▸ **HOW TO COMPLETE THIS TASK**:
Could you retype all of the entries exactly, without their pictures?

=== Section Start ===

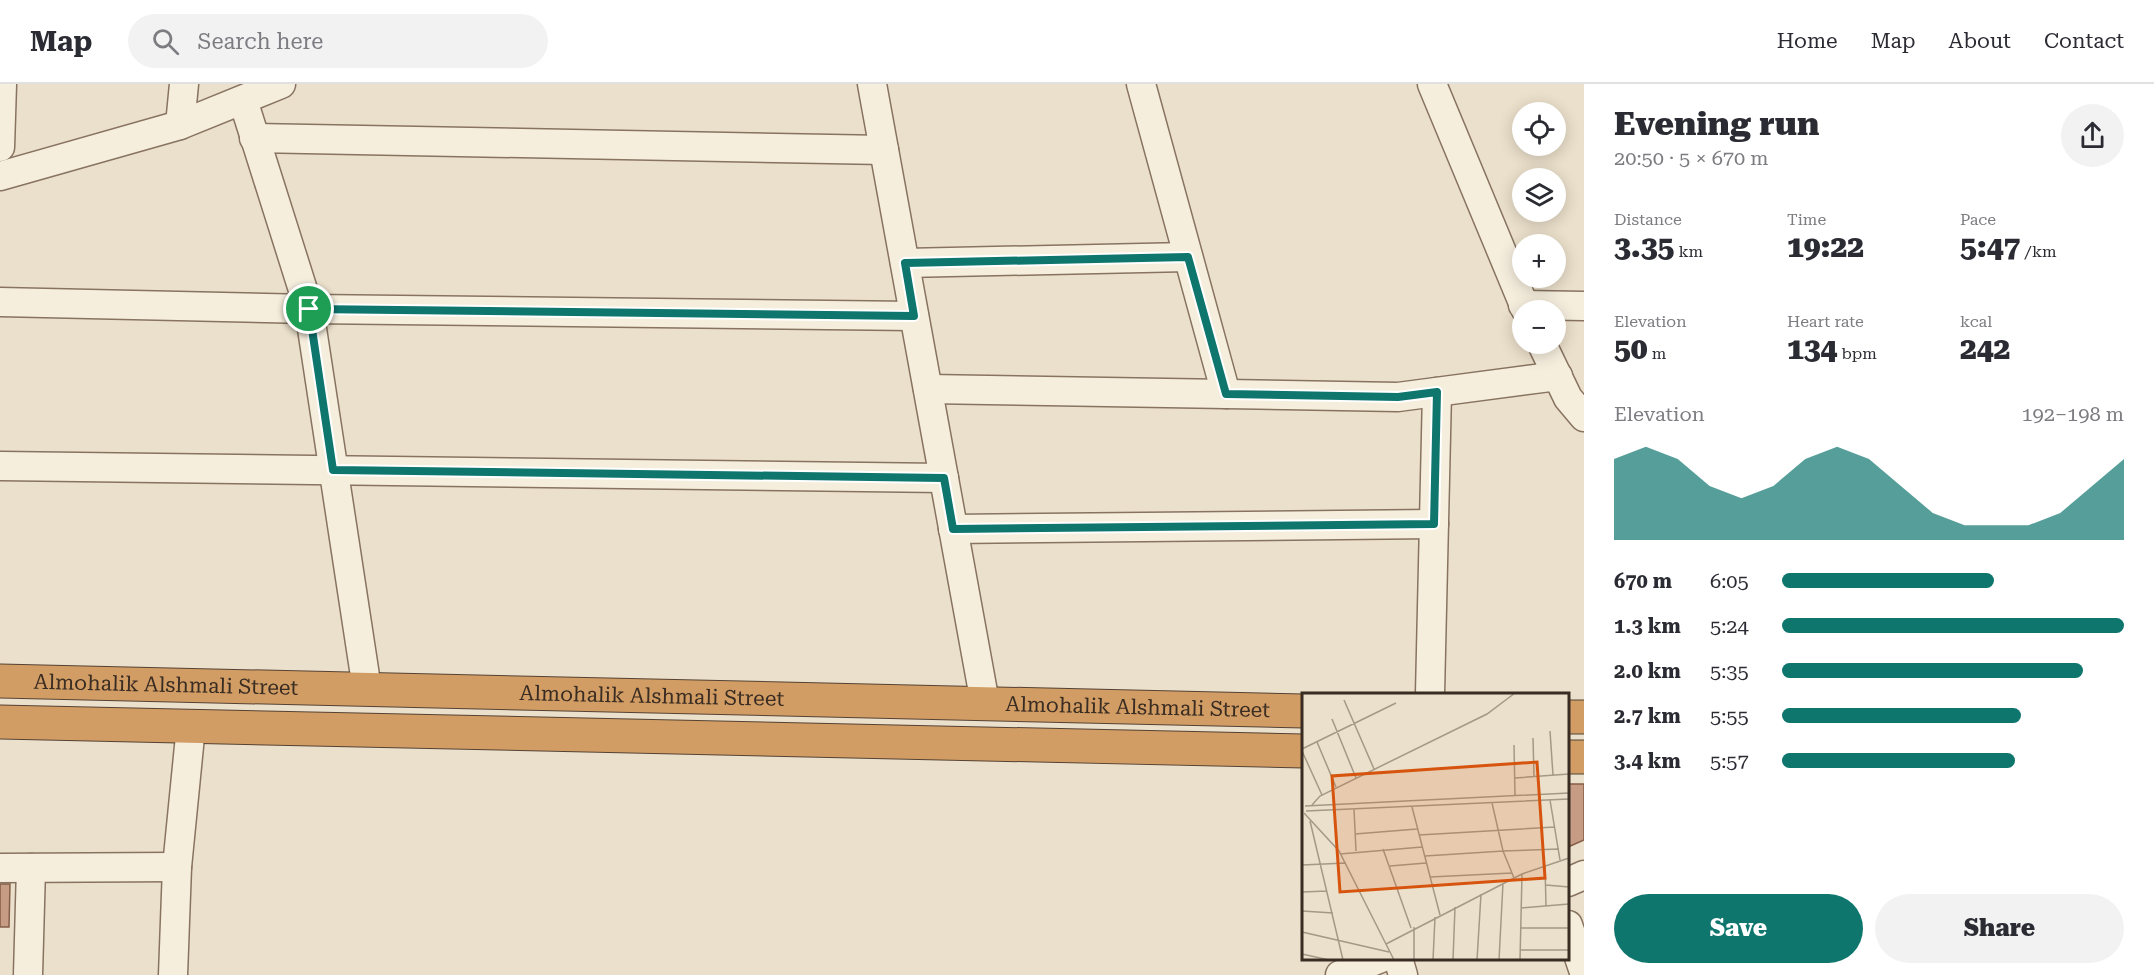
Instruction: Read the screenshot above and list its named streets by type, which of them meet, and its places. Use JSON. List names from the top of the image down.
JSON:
{
  "streets": {
    "highway": ["Almohalik Alshmali Street"]
  },
  "page": {
    "header": "Map",
    "search": "Search here",
    "nav": [
      "Home",
      "Map",
      "About",
      "Contact"
    ],
    "heading": ["Evening run", "20:50 · 5 × 670 m"],
    "map_buttons": ["+", "−"],
    "stats": [
      ["Distance", "3.35 km"],
      ["Time", "19:22"],
      ["Pace", "5:47 /km"],
      ["Elevation", "50 m"],
      ["Heart rate", "134 bpm"],
      ["kcal", "242"]
    ],
    "chart": ["Elevation", "192–198 m"],
    "list": [
      {
        "name": "670 m",
        "note": "6:05"
      },
      {
        "name": "1.3 km",
        "note": "5:24"
      },
      {
        "name": "2.0 km",
        "note": "5:35"
      },
      {
        "name": "2.7 km",
        "note": "5:55"
      },
      {
        "name": "3.4 km",
        "note": "5:57"
      }
    ],
    "buttons": ["Save", "Share"]
  }
}
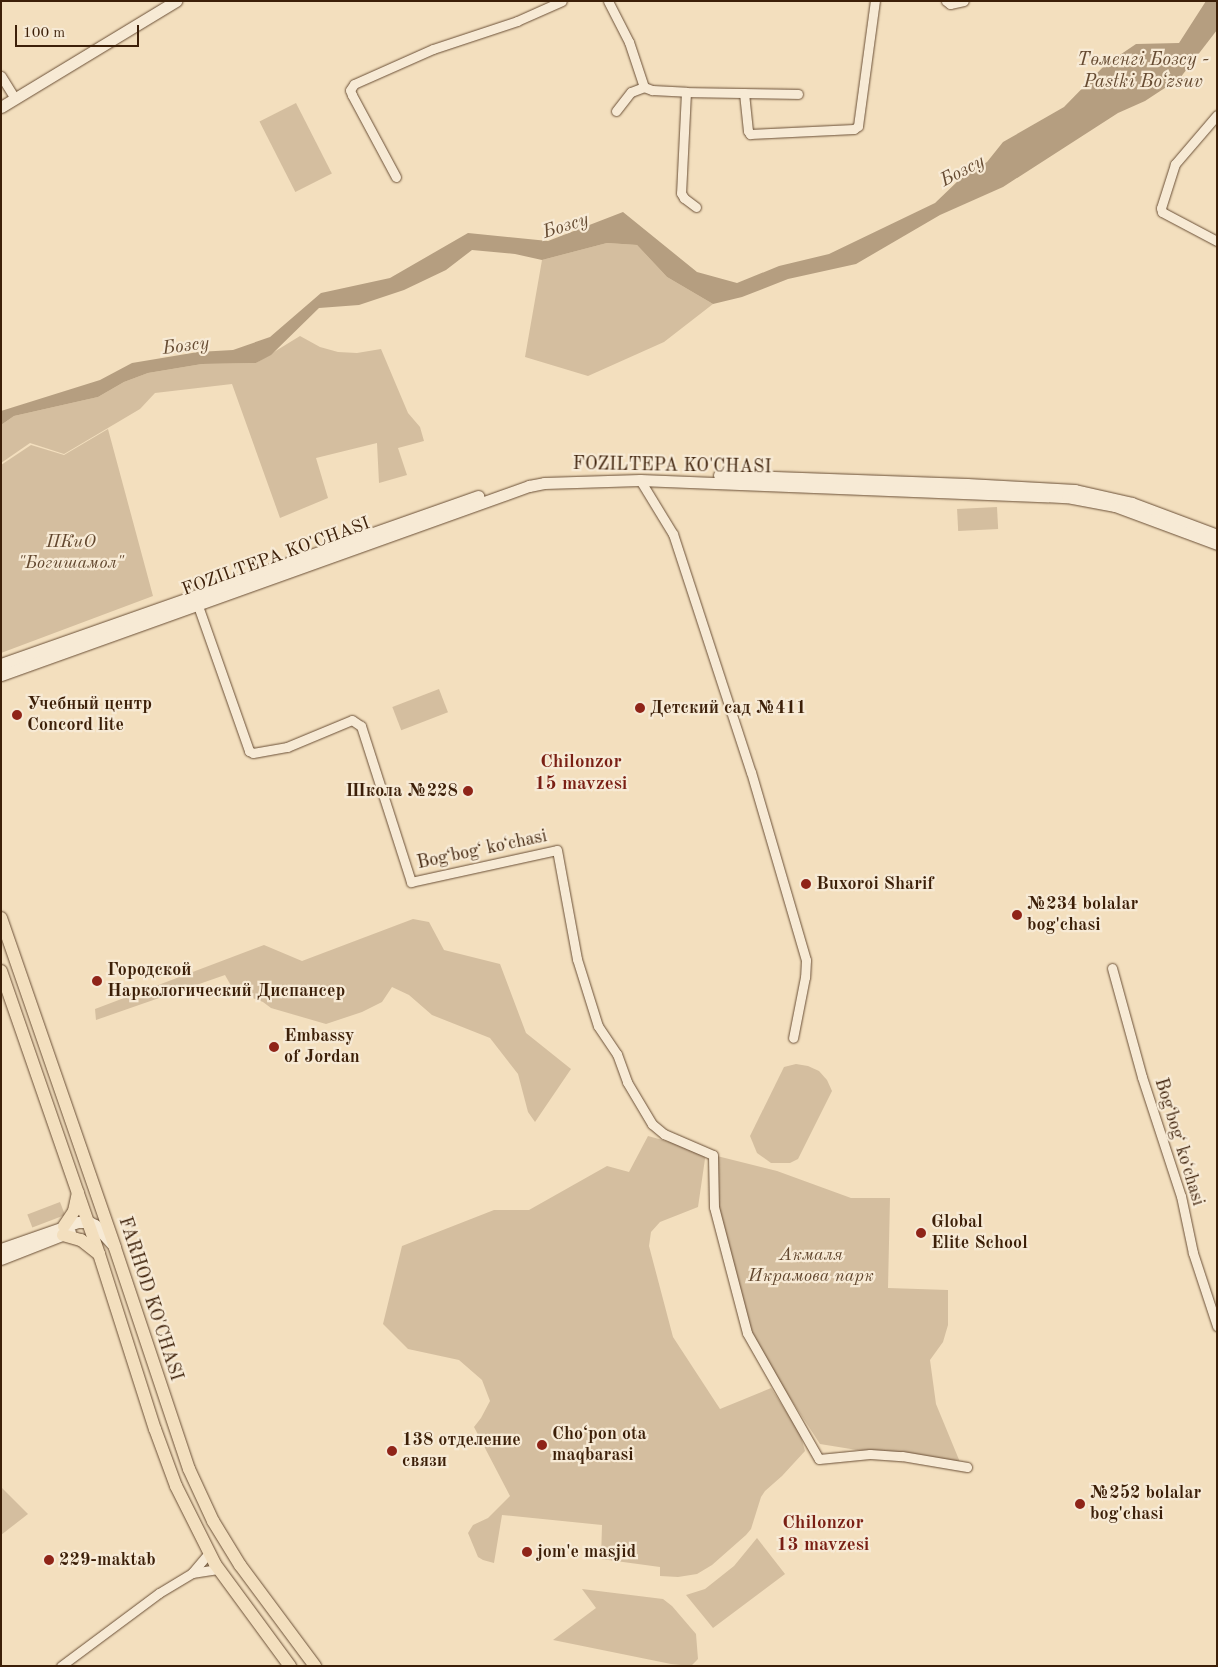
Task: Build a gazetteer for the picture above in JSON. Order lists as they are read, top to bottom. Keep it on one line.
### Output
{"streets":{"main road":["FOZILTEPA KO'CHASI","FARHOD KO'CHASI"],"street":["Bogʻbogʻ koʻchasi"]},"crossings":[["FOZILTEPA KO'CHASI","Bogʻbogʻ koʻchasi"]],"districts":["Chilonzor 15 mavzesi","Chilonzor 13 mavzesi"],"water":["Төменгі Бозсу - Pastki Boʻzsuv","Бозсу"],"parks":["ПКиО \"Богишамол\"","Акмаля Икрамова парк"],"places":["Детский сад №411","Учебный центр Concord lite","Школа №228","Buxoroi Sharif","№234 bolalar bog'chasi","Городской Наркологический Диспансер","Embassy of Jordan","Global Elite School","Choʻpon ota maqbarasi","138 отделение связи","№252 bolalar bog'chasi","jom'e masjid","229-maktab"],"scale_bar":"100 m"}
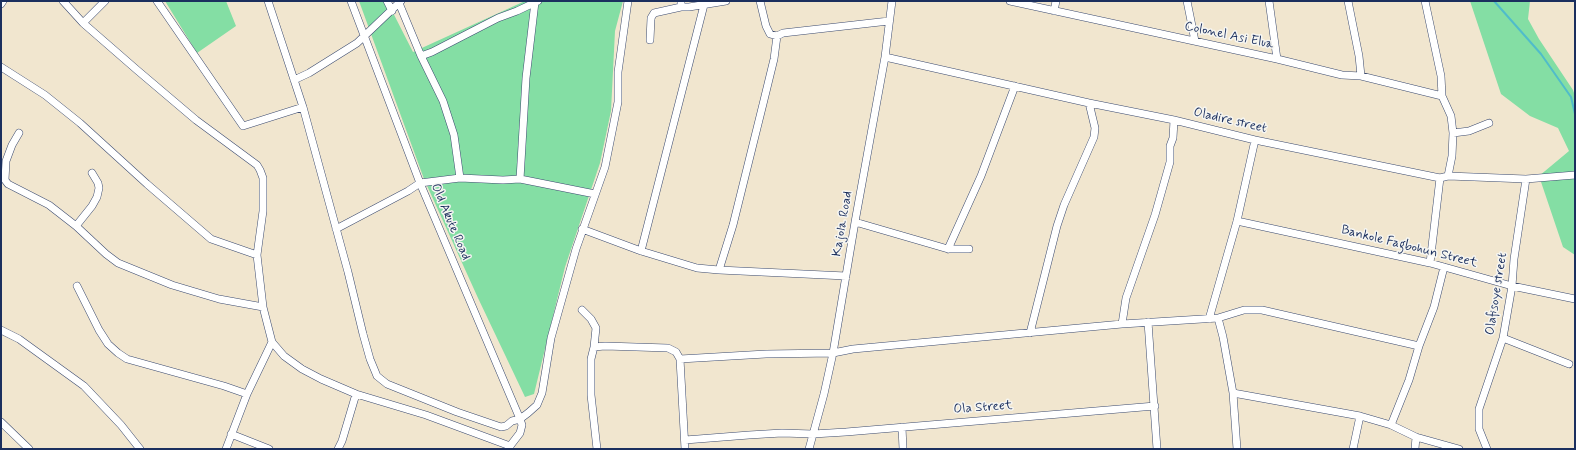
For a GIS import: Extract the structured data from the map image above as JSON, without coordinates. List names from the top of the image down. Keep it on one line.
{"streets":{"street":["Colonel Asi Elua","Oladire street","Old Akute Road","Kajola Road","Bankole Fagbohun Street","Olafisoye street","Ola Street"]},"crossings":[["Oladire street","Kajola Road"],["Oladire street","Olafisoye street"],["Kajola Road","Ola Street"],["Bankole Fagbohun Street","Olafisoye street"]]}
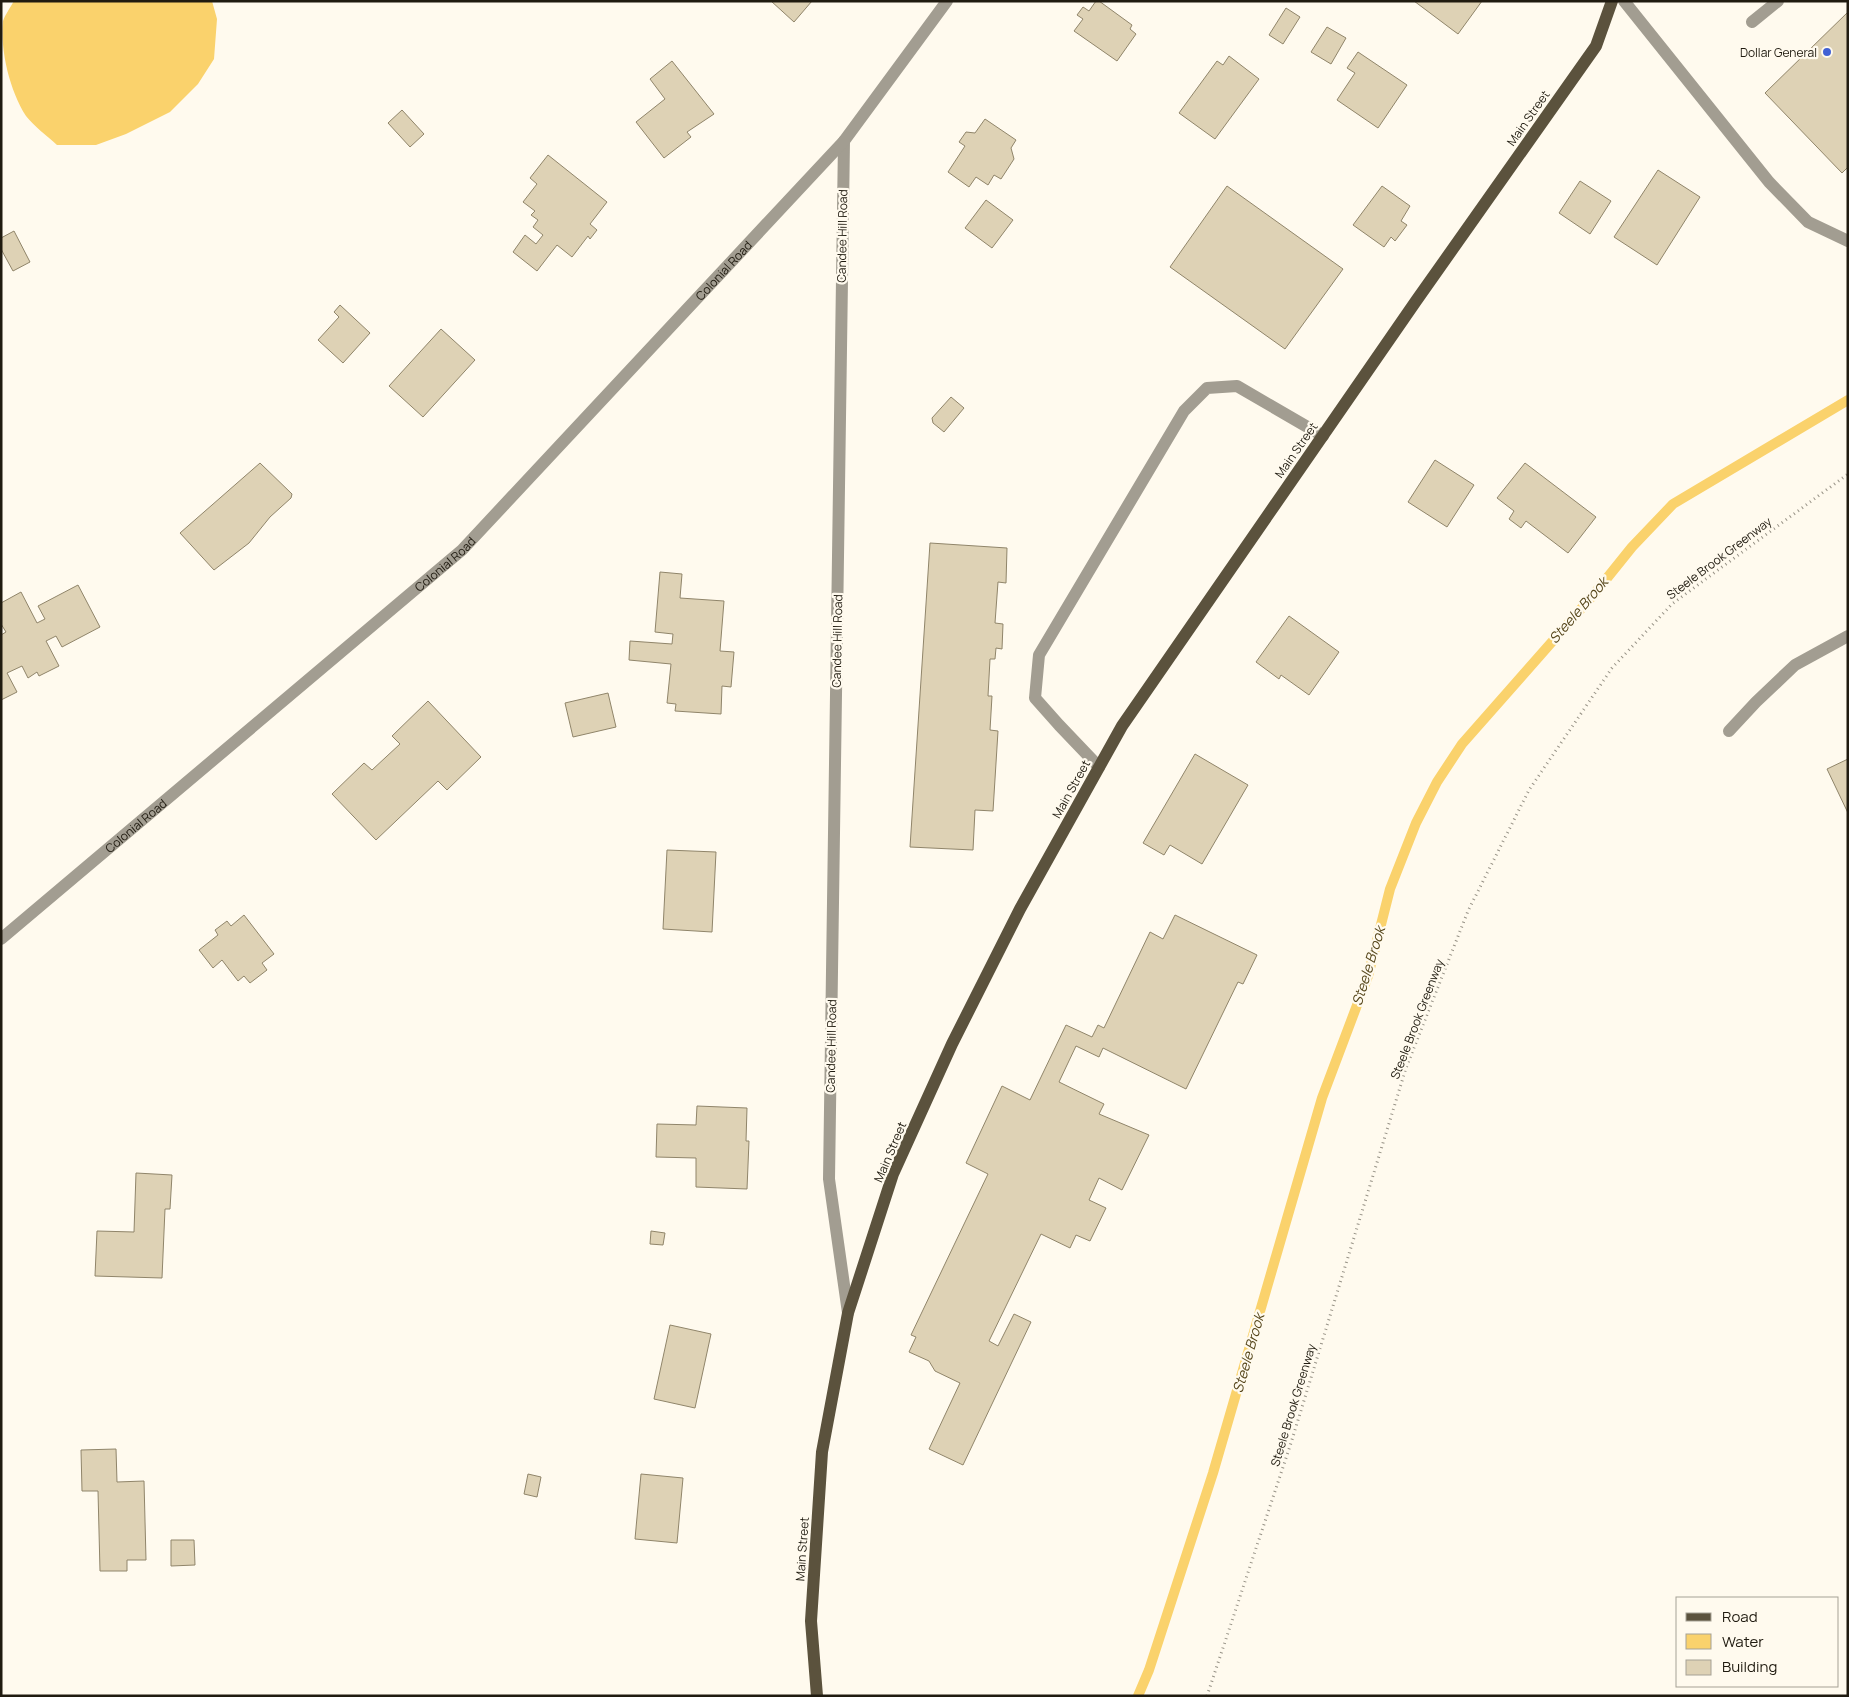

=== Section End ===

▸ **SOLVED EXERCISE**:
Instruction: Read the screenshot above and list its named streets by type, which of them meet, and its places. Use JSON. List names from the top of the image down.
JSON:
{
  "streets": {
    "highway": ["Almohalik Alshmali Street"]
  },
  "page": {
    "header": "Map",
    "search": "Search here",
    "nav": [
      "Home",
      "Map",
      "About",
      "Contact"
    ],
    "heading": ["Evening run", "20:50 · 5 × 670 m"],
    "map_buttons": ["+", "−"],
    "stats": [
      ["Distance", "3.35 km"],
      ["Time", "19:22"],
      ["Pace", "5:47 /km"],
      ["Elevation", "50 m"],
      ["Heart rate", "134 bpm"],
      ["kcal", "242"]
    ],
    "chart": ["Elevation", "192–198 m"],
    "list": [
      {
        "name": "670 m",
        "note": "6:05"
      },
      {
        "name": "1.3 km",
        "note": "5:24"
      },
      {
        "name": "2.0 km",
        "note": "5:35"
      },
      {
        "name": "2.7 km",
        "note": "5:55"
      },
      {
        "name": "3.4 km",
        "note": "5:57"
      }
    ],
    "buttons": ["Save", "Share"]
  }
}
Task: Build a gazetteer for the picture above in JSON. Order lists as they are read, top to bottom. Keep it on one line.
### Output
{"streets":{"main road":["FOZILTEPA KO'CHASI","FARHOD KO'CHASI"],"street":["Bogʻbogʻ koʻchasi"]},"crossings":[["FOZILTEPA KO'CHASI","Bogʻbogʻ koʻchasi"]],"districts":["Chilonzor 15 mavzesi","Chilonzor 13 mavzesi"],"water":["Төменгі Бозсу - Pastki Boʻzsuv","Бозсу"],"parks":["ПКиО \"Богишамол\"","Акмаля Икрамова парк"],"places":["Детский сад №411","Учебный центр Concord lite","Школа №228","Buxoroi Sharif","№234 bolalar bog'chasi","Городской Наркологический Диспансер","Embassy of Jordan","Global Elite School","Choʻpon ota maqbarasi","138 отделение связи","№252 bolalar bog'chasi","jom'e masjid","229-maktab"],"scale_bar":"100 m"}
For a GIS import: Extract the structured data from the map image above as JSON, without coordinates. List names from the top of the image down. Keep it on one line.
{"streets":{"street":["Colonel Asi Elua","Oladire street","Old Akute Road","Kajola Road","Bankole Fagbohun Street","Olafisoye street","Ola Street"]},"crossings":[["Oladire street","Kajola Road"],["Oladire street","Olafisoye street"],["Kajola Road","Ola Street"],["Bankole Fagbohun Street","Olafisoye street"]]}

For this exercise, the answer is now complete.